Mensagem  Ave sem Ninho em Sex Maio 18, 2018 10:18 am

CAPÍTULO 33
Carma de efeito retardado! - defini, ansioso por ouvir Odilon.
— Sim, temos carma de efeito imediato e carma de efeito retardado.
— Um exemplo de carma imediato?
— Quem esmurra a parede quebra a mão!
Quem avança o sinal vermelho provoca colisão...
— Quem se atira na água, sem saber nadar?...
— Ações de implicação mais complexa são de
ordem moral; o carma de efeito imediato é de natureza mais física...
Quando ocorre um crime, o carma de efeito imediato é a prisão, o cerceamento da liberdade - as consequências morais chegarão gradativamente:
o remorso e a reparação da falta cometida.
— No caso do suicídio...?
— ...o efeito imediato é a desencarnação; o carma de efeito retardado é a expiação dolorosa, não raro, envolvendo múltiplas existências...
- Quer dizer, Odilon...?
— ...que precisamos trabalhar, porque não sabemos que tipo de acção cometida por nós se encontra reverberando por aí!
— Ainda tem essa?...
— Essa, Doutor, e outras tantas, das quais, felizmente, não nos lembramos.
— Significa que o trabalho no bem, simbolizando os nossos esforços de espiritualização, tem dupla finalidade?
— Tripla finalidade!
- ?!...
— Anularmos as consequências presentes de atitudes do pretérito, atitudes negativas, é óbvio, amenizarmos a força de impacto das acções desencadeadas que se encontram a caminho e gerarmos causas positivas para o futuro.
— Perdoe-me incomodá-lo tanto com o meu questionamento ingénuo:
por que o carma de efeito retardado?
Se o homem experimentasse, de imediato, o que faz outro sofrer...
— ...sem anestesia e os devidos cuidados para uma intervenção cirúrgica, podemos até, numa emergência, lancetar uma colecção purulenta, mas não podemos efectuar a extirpação de tumor maligno que se encontra enraizado.
Sem o concurso da Misericórdia, a Justiça Divina não cumpriria com o seu objectivo pedagógico de reeducar; a Lei não quer a morte do pecador, mas, sim, a do pecado...
Quem haveria de suportar o peso de suas culpas, caso elas se lhe precipitassem de improviso sobre o espírito?
— O assunto, de fato, transcende a análise superficial com que comumente é apreciado.
— O sentenciado a 30 anos de prisão sobreviveria às agruras da sentença que devessem se lhe resumir em um único dia?

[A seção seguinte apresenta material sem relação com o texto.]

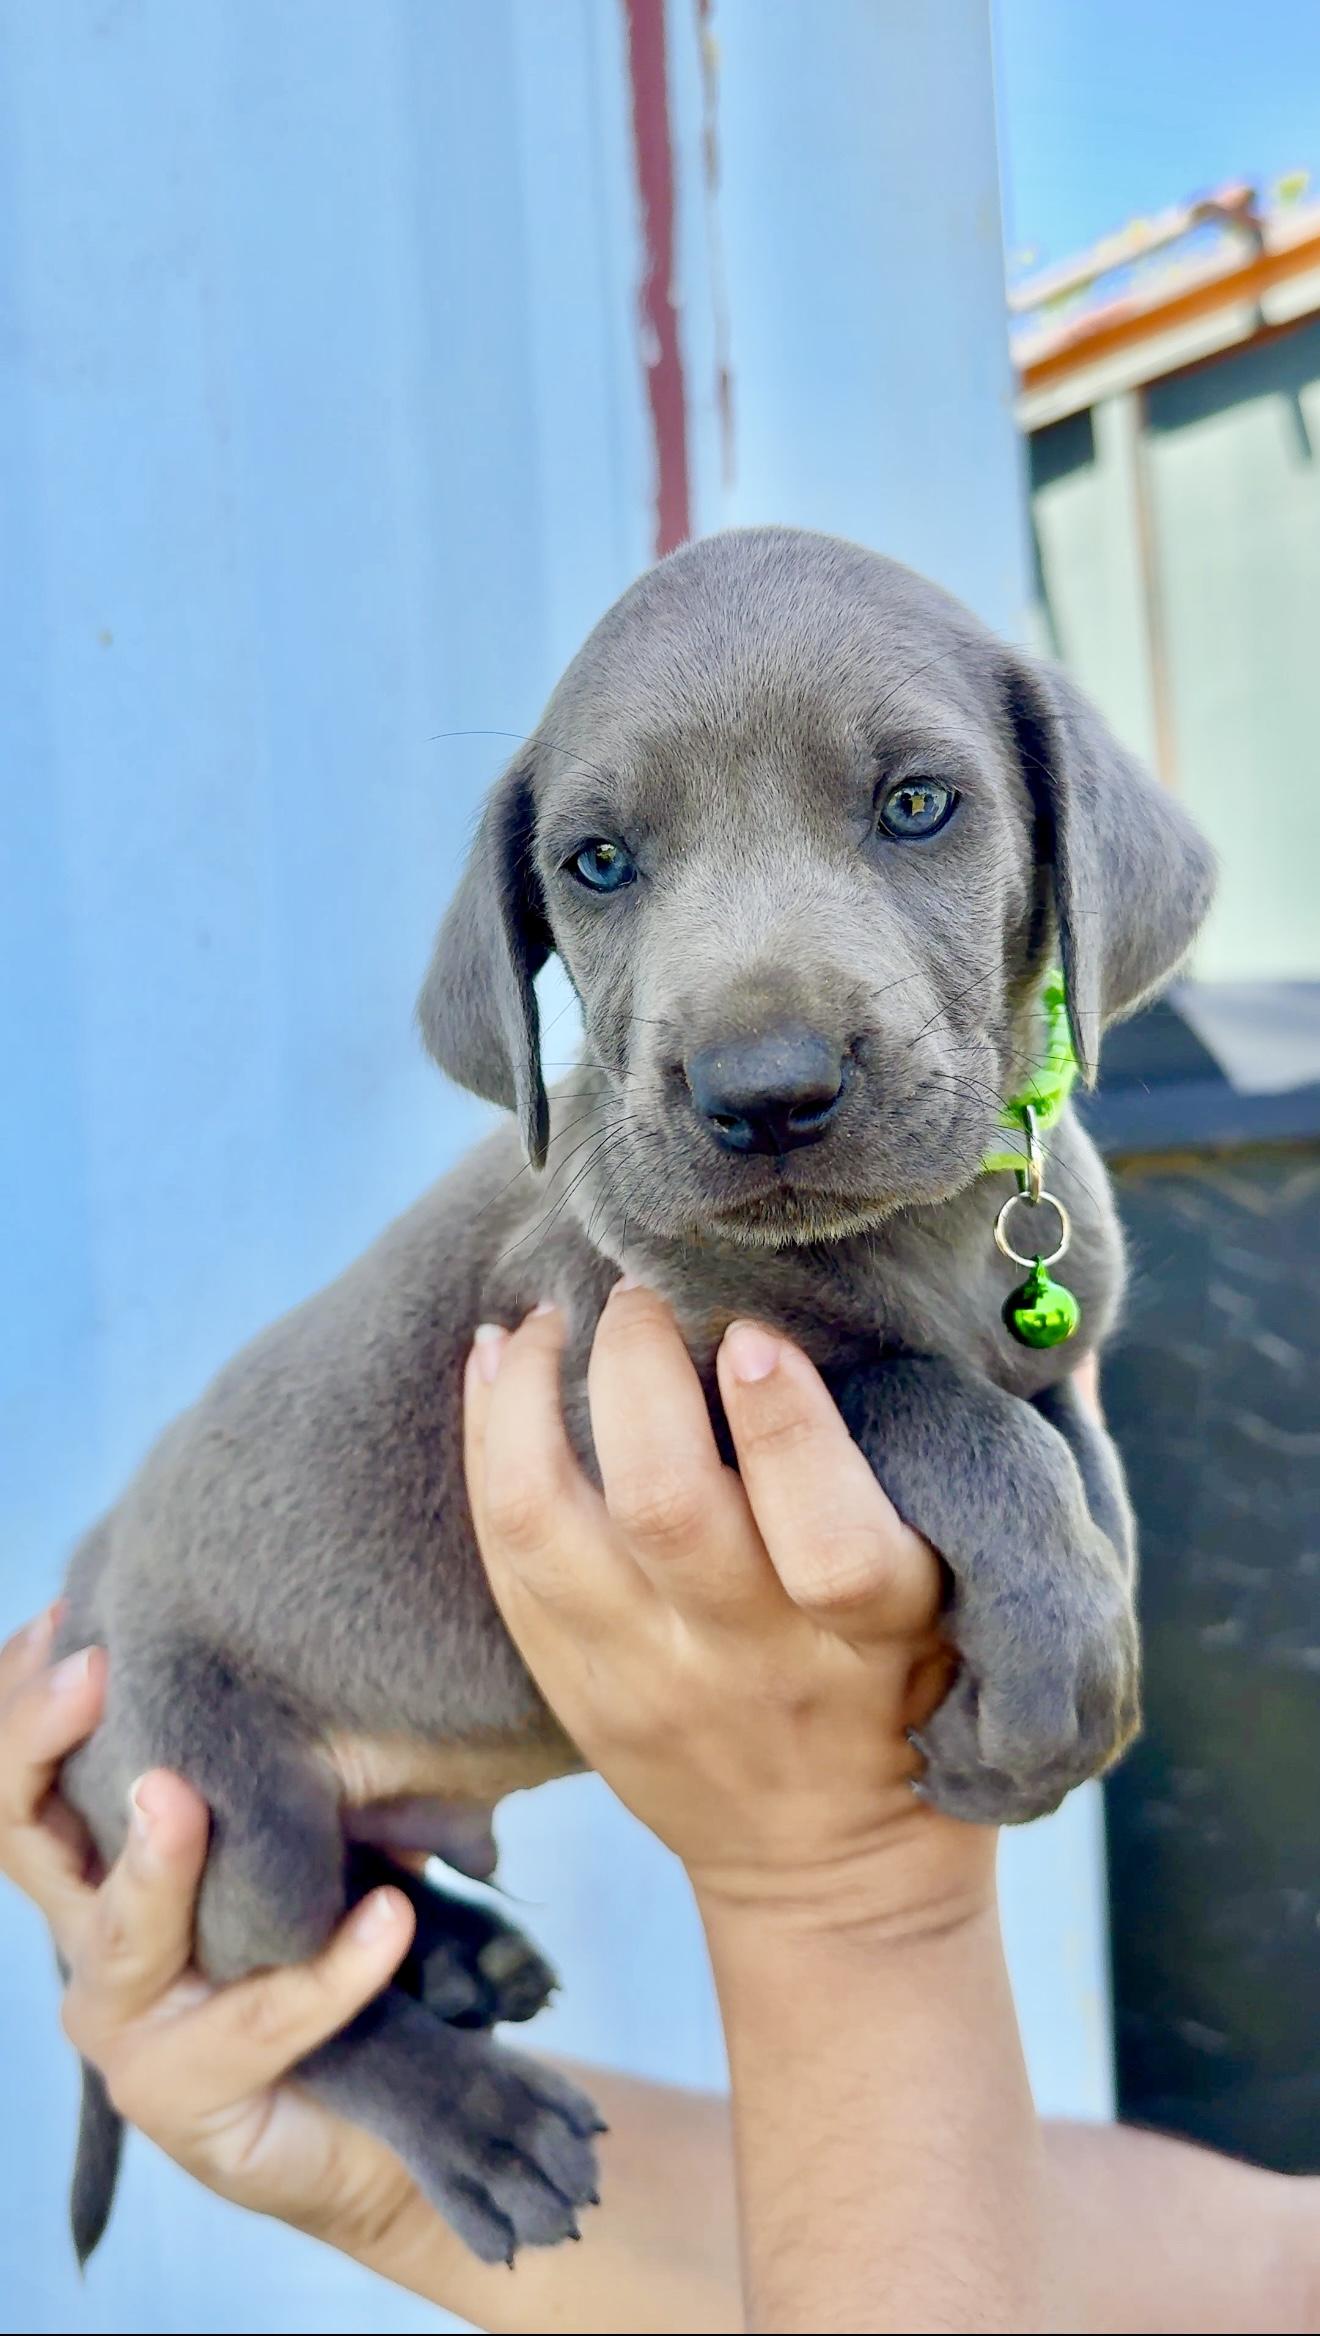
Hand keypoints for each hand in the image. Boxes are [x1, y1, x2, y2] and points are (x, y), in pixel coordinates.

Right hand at [0, 1608, 419, 2250]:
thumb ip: (297, 1766)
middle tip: (97, 1669)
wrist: (371, 2113)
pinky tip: (388, 1919)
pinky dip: (330, 1969)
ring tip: (182, 1797)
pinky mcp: (178, 2096)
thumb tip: (338, 1664)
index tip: (68, 1617)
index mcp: (95, 1865)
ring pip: (120, 1933)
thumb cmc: (322, 1948)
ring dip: (153, 1862)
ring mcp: (121, 2024)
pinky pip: (257, 2019)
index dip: (25, 1700)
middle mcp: (87, 1940)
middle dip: (44, 1742)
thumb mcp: (305, 1834)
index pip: (24, 1778)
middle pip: (21, 1833)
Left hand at [465, 1285, 989, 1933]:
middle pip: (667, 1509)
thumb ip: (1018, 1476)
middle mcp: (753, 1661)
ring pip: (553, 1522)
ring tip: (545, 1316)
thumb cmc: (924, 1698)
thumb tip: (1063, 1336)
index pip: (831, 1543)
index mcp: (876, 1640)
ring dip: (533, 1396)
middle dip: (639, 1372)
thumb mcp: (987, 1611)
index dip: (788, 1430)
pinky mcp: (575, 1686)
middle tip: (642, 1290)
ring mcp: (647, 1678)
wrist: (831, 1876)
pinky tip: (495, 1360)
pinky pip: (503, 1551)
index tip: (757, 1336)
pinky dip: (487, 1440)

E, depois, o mal não carece, necessariamente, ser resgatado pelo mal - se assim fosse, Deus não seria a Fonte do Supremo Bem!

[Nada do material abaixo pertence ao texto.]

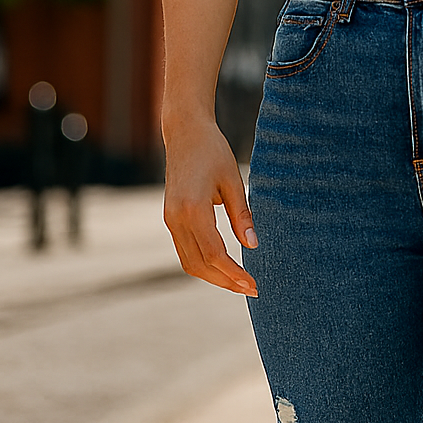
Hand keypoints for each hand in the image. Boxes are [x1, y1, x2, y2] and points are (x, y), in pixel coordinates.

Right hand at [163, 118, 258, 296]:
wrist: (185, 132)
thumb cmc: (213, 151)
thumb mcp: (233, 180)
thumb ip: (242, 215)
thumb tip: (253, 245)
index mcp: (193, 209)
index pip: (214, 254)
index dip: (233, 273)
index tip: (253, 284)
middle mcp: (176, 218)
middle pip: (199, 265)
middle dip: (225, 281)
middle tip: (251, 289)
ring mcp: (169, 219)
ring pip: (189, 261)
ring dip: (213, 276)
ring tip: (238, 283)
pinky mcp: (169, 218)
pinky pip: (184, 250)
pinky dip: (203, 263)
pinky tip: (222, 266)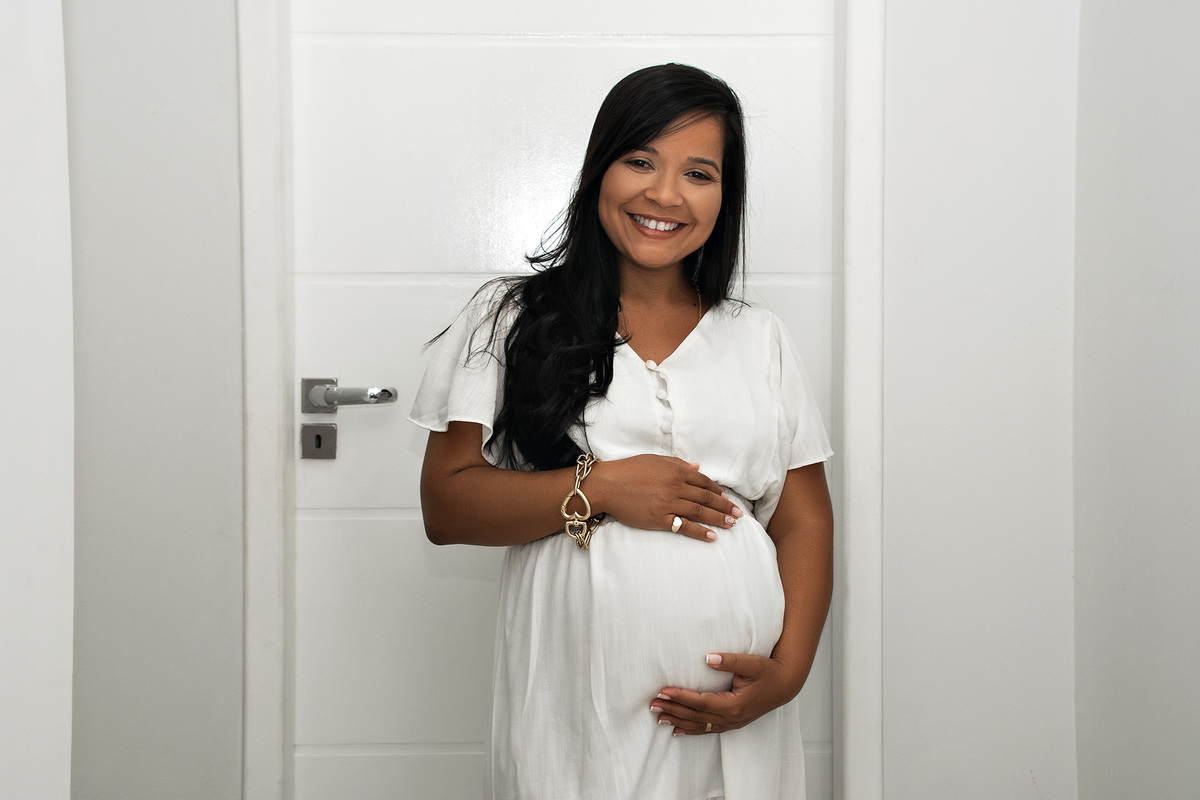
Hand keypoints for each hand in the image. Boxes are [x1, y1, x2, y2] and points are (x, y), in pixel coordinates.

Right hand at [587, 455, 742, 541]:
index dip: (717, 491)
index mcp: (675, 470)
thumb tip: (697, 468)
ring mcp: (668, 504)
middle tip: (738, 514)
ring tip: (731, 524)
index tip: (726, 498)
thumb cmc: (628, 470)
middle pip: (706, 498)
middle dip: (724, 506)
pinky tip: (712, 536)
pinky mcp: (659, 519)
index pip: (703, 482)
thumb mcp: (654, 460)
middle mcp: (675, 486)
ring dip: (718, 519)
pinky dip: (700, 531)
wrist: (607, 485)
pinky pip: (684, 526)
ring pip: (699, 512)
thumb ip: (677, 463)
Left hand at [649, 653, 800, 734]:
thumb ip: (730, 660)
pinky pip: (708, 729)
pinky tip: (677, 730)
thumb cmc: (769, 672)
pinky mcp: (732, 723)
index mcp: (734, 705)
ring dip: (678, 721)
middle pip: (696, 716)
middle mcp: (731, 718)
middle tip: (652, 704)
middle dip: (673, 709)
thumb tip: (707, 658)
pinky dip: (691, 730)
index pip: (700, 702)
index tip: (663, 691)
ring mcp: (731, 723)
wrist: (785, 686)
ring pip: (699, 725)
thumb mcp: (752, 662)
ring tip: (658, 718)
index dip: (681, 697)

— Posso, então, tendo feito o mal a alguém, ao tomar consciência de meu erro, repará-lo, sem que me seja indispensável passar pelo mesmo tipo de sofrimento que lhe impus?
— Ninguém conseguirá evitar as consequências morais do erro cometido, que lhe servirão de estímulo e inspiração à corrigenda, mas, por exemplo, por ter matado, ninguém precisará morrer nas mesmas circunstâncias, vítima de quem, outrora, se tenha feito algoz.
O débito que, individualmente, adquirimos, pesa sobre a colectividade...
— O que fazemos a alguém, fazemos à Humanidade inteira!
— Correto!
— E se, por exemplo - questionei, interessado em extrair o máximo do Orientador -, opto por não agir?